• **Task details**:
Look below for the line containing "left hip: (318, 476, 3)"; from there through the line containing "right hip: (596, 484, -2)", both lines included, please set down each line exactly and nothing else.

(Extracted data entries)
- - -

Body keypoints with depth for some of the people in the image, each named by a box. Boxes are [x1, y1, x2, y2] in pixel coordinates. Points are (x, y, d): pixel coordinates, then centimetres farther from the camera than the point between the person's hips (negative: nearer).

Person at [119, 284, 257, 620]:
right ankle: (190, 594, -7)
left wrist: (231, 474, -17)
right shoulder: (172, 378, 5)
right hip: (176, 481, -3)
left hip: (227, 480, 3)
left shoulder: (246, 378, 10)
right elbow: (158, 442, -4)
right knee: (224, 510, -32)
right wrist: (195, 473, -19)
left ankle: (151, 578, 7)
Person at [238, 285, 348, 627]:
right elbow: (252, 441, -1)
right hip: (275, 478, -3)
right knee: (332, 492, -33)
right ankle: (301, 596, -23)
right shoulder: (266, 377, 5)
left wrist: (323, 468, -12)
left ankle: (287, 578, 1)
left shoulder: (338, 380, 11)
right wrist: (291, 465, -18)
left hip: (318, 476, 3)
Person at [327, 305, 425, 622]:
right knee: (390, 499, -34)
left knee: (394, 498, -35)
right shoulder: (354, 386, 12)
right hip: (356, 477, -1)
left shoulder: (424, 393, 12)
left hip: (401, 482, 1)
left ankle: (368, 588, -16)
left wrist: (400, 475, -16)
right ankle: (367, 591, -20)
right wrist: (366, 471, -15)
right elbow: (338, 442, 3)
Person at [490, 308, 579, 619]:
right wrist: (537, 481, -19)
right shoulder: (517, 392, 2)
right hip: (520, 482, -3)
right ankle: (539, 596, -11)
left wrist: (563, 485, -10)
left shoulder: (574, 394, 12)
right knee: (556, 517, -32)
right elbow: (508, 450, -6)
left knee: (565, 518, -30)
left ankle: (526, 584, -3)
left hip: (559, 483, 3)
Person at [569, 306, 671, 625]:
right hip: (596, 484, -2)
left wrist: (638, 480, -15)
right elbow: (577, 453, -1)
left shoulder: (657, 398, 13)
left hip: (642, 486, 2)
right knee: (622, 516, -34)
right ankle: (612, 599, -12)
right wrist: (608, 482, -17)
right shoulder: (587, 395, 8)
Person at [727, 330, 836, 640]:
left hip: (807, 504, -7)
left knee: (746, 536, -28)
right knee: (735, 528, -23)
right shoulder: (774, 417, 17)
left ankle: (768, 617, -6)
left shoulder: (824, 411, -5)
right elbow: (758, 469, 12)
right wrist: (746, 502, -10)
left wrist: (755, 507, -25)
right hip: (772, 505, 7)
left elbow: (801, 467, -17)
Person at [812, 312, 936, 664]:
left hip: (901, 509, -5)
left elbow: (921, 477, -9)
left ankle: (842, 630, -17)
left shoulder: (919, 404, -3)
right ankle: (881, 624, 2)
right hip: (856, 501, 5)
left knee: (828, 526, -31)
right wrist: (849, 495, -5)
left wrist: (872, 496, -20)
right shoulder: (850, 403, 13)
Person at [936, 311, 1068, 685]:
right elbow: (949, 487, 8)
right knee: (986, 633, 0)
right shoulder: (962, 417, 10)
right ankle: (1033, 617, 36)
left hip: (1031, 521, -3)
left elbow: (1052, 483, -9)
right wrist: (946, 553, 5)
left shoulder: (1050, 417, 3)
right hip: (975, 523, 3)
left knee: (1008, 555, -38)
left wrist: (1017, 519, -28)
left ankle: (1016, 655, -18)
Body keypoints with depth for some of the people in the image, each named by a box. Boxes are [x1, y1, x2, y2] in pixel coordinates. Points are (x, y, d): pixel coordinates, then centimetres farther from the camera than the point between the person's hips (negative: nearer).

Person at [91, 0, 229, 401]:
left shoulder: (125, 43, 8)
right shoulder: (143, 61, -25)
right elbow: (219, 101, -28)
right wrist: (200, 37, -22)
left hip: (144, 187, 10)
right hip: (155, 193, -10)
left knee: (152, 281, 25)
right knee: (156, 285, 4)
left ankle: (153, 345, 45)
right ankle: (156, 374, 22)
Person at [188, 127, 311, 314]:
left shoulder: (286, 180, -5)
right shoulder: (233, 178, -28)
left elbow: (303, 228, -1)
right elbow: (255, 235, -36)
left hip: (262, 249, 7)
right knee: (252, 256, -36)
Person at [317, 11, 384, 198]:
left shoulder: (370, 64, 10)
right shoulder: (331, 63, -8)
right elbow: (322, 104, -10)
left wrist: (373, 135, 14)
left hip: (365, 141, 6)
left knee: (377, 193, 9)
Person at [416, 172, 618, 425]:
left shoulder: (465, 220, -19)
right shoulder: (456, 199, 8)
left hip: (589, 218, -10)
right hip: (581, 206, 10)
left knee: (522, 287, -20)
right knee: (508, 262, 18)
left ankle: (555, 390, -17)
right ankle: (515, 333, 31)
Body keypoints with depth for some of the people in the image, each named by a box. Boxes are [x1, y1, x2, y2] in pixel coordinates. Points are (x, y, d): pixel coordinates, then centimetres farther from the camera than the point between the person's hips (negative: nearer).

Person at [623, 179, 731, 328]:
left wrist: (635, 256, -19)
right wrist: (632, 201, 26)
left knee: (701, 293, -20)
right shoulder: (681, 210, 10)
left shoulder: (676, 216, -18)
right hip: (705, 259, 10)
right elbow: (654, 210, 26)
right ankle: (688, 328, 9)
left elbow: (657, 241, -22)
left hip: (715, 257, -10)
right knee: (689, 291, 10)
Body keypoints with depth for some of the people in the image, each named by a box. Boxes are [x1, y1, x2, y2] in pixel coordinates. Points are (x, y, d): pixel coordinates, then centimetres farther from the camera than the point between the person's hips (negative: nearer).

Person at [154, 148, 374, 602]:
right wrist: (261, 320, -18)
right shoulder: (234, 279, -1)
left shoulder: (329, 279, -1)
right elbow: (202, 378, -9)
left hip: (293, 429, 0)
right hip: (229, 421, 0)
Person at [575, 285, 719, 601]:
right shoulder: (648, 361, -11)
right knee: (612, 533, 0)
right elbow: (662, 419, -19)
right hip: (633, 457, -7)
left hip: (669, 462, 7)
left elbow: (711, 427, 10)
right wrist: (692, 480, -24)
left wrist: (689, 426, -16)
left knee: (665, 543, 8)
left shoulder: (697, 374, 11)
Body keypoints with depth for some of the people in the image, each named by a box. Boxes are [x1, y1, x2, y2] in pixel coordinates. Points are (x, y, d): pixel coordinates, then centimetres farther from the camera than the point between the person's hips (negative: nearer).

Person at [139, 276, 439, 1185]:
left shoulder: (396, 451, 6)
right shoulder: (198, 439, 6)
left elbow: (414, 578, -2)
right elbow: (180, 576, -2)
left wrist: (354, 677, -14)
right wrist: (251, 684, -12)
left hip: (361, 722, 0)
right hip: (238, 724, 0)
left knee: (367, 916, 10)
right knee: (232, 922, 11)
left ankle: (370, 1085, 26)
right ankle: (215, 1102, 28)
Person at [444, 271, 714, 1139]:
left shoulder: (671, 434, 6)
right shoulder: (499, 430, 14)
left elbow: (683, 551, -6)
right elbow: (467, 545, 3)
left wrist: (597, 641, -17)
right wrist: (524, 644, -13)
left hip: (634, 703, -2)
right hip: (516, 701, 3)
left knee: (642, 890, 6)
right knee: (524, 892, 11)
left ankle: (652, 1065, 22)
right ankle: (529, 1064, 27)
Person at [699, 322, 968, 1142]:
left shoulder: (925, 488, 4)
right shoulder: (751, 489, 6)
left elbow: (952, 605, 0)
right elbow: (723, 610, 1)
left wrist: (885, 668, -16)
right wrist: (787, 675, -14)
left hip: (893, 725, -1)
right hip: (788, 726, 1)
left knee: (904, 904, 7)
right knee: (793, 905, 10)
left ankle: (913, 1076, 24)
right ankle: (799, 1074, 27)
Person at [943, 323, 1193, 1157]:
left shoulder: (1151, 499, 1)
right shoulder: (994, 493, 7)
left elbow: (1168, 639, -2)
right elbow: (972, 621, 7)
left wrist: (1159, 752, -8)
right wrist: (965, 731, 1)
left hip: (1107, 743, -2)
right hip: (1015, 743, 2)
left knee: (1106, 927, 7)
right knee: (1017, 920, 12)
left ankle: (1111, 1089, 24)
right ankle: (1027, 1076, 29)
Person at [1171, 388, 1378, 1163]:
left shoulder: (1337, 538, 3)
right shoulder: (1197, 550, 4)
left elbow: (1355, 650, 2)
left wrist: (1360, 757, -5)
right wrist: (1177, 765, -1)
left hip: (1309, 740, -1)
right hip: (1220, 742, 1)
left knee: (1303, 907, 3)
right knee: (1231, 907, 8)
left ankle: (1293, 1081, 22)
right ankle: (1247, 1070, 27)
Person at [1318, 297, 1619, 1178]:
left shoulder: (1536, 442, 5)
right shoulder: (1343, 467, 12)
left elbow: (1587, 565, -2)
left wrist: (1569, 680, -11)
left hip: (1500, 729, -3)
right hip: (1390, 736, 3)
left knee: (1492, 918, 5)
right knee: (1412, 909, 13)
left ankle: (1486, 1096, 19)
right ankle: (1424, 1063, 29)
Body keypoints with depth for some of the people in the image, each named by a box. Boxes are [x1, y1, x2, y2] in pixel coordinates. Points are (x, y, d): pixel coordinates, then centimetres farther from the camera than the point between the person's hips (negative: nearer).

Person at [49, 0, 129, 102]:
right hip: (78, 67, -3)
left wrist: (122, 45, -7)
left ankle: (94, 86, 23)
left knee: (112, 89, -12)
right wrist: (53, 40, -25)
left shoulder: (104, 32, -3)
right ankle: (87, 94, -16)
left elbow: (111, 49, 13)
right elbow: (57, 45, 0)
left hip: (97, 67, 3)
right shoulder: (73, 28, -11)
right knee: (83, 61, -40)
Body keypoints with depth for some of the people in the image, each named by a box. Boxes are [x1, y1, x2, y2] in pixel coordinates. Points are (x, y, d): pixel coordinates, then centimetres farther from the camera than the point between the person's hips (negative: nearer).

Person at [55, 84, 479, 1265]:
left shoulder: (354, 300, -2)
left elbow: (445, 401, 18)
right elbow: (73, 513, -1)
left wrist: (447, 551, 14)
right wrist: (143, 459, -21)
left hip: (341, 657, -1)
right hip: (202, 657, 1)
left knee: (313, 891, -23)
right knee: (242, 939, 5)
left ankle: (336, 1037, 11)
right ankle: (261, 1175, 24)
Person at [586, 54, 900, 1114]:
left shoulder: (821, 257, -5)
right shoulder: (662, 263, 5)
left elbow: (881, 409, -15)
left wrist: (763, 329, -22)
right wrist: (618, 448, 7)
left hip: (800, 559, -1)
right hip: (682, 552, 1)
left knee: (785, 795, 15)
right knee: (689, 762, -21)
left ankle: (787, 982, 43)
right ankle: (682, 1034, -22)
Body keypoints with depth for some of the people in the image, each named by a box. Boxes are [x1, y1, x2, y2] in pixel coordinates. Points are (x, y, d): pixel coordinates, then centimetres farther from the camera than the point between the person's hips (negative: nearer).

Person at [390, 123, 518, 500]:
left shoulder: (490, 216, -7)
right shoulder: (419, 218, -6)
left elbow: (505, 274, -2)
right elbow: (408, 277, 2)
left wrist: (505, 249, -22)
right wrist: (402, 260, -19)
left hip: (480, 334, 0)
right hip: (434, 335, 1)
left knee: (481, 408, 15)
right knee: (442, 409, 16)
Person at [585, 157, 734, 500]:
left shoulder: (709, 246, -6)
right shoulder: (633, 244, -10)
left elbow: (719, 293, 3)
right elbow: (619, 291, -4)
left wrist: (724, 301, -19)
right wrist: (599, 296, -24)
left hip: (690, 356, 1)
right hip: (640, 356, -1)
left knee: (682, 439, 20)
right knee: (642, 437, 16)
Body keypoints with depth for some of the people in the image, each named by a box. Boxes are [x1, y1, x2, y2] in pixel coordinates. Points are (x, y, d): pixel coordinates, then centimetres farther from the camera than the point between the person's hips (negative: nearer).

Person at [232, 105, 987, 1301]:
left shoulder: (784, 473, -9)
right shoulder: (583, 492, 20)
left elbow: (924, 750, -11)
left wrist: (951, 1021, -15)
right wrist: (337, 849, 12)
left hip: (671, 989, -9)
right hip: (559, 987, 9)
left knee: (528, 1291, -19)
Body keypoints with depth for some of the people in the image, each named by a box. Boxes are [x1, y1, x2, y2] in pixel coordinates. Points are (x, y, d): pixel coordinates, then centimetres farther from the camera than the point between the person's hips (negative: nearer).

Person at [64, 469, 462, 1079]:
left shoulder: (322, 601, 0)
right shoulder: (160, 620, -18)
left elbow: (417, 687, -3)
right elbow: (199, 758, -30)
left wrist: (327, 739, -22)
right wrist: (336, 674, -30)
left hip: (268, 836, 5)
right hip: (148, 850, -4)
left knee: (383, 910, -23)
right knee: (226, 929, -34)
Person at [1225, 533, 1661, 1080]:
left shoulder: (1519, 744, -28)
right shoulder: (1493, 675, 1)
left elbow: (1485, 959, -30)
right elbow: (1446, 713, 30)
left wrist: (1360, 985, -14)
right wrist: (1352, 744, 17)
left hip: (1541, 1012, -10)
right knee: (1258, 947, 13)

- - -

• **Solution for this exercise**:
left hip: (318, 476, 3)
Person at [327, 305, 425, 622]:
right knee: (390, 499, -34)
left knee: (394, 498, -35)
right shoulder: (354, 386, 12)
right hip: (356, 477, -1)
left shoulder: (424, 393, 12)
left hip: (401, 482, 1)
left ankle: (368, 588, -16)
left wrist: (400, 475, -16)
right ankle: (367, 591, -20)
right wrist: (366, 471, -15)
right elbow: (338, 442, 3)
Person at [490, 308, 579, 619]:
right wrist: (537, 481, -19)
right shoulder: (517, 392, 2)
right hip: (520, 482, -3)
right ankle: (539, 596, -11)
left wrist: (563, 485, -10)
left shoulder: (574, 394, 12)
right knee: (556, 517, -32)
right elbow: (508, 450, -6)
left knee: (565, 518, -30)
left ankle: (526, 584, -3)
left hip: (559, 483, 3)
Person at [569, 306, 671, 625]:
right hip: (596, 484, -2)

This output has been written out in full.